チャロとドゥーマは街を一緒に歩いていました。
「なかなか翔太を見つけられないなぁ」
「ミドル・ワールドは思ったより広いよ。」
「必ず見つけなきゃ!でも、ボク、お腹すいちゃった…」
そのとき!あのおいしそうな匂いが!
「カノン!」
カノンがソーセージを持ってきてくれたのでした。
「わぁ~おいしそう!!ありがとう」」
チャロは元気を取り戻します
「あなたもどうぞ。」カノンはドゥーマにも声を掛けます。
次の日、またカノンが現れ、
「公園でサッカーボールの跡を見つけたわ。翔太に違いないわ。」
「本当?どこ?」
「自分で行ってみたら?はずれにある小さな公園よ」
「ありがとう!」
飛ぶように公園を目指すチャロ。
「カノンって、いつもいいところに現れるんですね。チャロを見守っているみたいだ。」
「そ、そう?」
「カノン、あなたはチャロのお母さんみたいだね。」
「(ドキ!)それは…あなたのお母さんは?」
「全然違う。チャロはあなたがいて、いいですね。」
風の強いある日、ナムタカの宿では、カノンがナムタカと話していました。
そこへムウとドゥーマがやってきて、
「嵐になりそうだわ。

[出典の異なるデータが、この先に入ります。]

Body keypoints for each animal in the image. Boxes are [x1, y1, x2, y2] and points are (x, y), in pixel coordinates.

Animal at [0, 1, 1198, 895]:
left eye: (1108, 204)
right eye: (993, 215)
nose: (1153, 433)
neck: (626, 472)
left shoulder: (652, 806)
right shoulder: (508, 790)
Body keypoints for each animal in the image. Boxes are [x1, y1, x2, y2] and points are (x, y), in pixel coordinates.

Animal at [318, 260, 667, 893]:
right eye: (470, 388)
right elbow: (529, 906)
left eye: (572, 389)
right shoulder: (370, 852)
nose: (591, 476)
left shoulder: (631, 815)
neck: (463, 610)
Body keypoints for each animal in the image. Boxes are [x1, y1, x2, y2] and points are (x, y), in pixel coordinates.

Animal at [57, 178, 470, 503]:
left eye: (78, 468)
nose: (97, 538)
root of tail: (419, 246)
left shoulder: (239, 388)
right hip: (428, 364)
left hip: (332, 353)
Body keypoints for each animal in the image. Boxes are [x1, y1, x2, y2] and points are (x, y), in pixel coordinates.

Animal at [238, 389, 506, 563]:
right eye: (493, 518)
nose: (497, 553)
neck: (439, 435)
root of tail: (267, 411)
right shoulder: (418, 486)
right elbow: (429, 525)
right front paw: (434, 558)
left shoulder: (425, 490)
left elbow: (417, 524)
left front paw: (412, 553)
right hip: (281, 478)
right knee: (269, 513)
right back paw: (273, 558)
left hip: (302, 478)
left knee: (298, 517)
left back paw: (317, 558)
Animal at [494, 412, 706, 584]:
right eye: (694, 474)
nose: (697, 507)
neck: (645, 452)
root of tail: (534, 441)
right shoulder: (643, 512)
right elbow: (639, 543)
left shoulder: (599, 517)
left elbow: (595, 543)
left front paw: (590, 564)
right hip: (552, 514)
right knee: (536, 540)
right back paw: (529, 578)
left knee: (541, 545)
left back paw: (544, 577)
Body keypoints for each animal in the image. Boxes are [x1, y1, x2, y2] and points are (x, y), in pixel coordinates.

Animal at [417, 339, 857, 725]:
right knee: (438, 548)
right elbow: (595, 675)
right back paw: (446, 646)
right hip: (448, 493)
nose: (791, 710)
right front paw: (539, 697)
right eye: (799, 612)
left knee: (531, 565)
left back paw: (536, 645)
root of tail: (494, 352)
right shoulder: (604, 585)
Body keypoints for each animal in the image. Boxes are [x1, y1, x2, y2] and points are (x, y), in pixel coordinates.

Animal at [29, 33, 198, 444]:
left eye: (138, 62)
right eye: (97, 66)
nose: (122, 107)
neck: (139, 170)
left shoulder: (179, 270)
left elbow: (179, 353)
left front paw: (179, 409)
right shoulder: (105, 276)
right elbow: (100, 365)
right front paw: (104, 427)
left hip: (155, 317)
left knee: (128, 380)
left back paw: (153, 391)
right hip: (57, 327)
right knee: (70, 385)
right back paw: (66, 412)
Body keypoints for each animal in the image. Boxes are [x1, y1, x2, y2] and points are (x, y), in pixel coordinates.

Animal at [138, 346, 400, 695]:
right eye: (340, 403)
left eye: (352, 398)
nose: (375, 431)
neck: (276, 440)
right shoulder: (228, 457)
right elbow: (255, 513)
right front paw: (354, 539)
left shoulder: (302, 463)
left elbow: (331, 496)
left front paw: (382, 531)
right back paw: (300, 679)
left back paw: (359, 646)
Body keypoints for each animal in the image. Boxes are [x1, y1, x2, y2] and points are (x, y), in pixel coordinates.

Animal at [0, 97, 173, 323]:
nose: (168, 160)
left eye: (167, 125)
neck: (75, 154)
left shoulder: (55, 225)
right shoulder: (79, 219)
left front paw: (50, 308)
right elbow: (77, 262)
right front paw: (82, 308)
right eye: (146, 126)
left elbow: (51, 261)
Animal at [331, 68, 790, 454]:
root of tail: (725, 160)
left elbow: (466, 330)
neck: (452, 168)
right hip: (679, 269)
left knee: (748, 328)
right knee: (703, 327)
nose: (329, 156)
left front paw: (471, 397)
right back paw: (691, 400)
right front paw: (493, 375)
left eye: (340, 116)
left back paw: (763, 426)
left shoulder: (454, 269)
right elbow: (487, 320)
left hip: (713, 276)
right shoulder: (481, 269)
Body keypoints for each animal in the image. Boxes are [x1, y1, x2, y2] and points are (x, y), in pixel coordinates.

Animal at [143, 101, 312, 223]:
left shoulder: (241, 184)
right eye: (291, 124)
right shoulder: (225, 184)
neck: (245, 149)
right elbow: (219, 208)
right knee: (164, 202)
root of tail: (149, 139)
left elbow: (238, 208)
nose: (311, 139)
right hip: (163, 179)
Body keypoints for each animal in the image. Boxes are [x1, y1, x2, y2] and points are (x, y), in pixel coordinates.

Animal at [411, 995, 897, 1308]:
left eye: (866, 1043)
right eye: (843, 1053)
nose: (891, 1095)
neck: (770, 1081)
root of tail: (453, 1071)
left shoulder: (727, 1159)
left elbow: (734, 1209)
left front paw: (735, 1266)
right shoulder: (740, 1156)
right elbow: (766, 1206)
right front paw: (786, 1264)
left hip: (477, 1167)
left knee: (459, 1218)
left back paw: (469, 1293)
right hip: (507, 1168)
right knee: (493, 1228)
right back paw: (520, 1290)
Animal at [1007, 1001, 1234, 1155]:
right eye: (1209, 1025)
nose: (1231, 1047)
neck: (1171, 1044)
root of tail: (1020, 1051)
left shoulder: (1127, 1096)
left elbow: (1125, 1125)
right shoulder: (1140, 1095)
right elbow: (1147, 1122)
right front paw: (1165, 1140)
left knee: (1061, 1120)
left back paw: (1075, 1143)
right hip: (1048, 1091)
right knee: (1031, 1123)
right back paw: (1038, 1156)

あら?チャロはいないの?」
「一緒じゃないの?」
「いいえ、ランチのあと別れたわ。」
「またあの公園だわ」
急ぐカノン…
「彼女、どうしたの?」問いかけるムウに
「さあな…」答えるナムタカ。
公園にはやはりチャロがいました。
「チャロ、やっぱりここにいたのね。」
「だって、翔太が足跡を残しているかもしれない。」
「帰りましょう!。危ないわ。」
「ほっといてよ!母親でもないのに」
きまずい時が流れます。
「チャロ…」
そのとき!木が倒れてチャロのほうへ!危ない!絶体絶命!
「ワァァ~~!」とっさにチャロをかばうカノン。バサッ!カノンの上には大木が!
「カノン!カノン!大丈夫?」
「ゥゥ…大丈夫よ。嵐のときは危ないといったでしょ。気をつけるのよ、わかった?」
「はい、カノン」
帰り道、チャロは謝るのでした。
「カノン、ゴメンね。言い過ぎたよ。」
そして、
「ねぇ、カノンには別れた子どもがいたよね?逢いたいと思う?」
「…そうね、逢いたいわ。もちろん…」
突然チャロが立ち止まります。泣いていました。
「翔太とぼくには、母親がいない。でも、羨ましいんだ。だって、ボクはお母さんを知らないんだ。」
「お母さんの記憶はほとんどないの?」
「翔太がお母さんに逢いたいって泣いていたけど、ボクも逢いたいよ~」
カノンはそんなチャロを見守るのでした。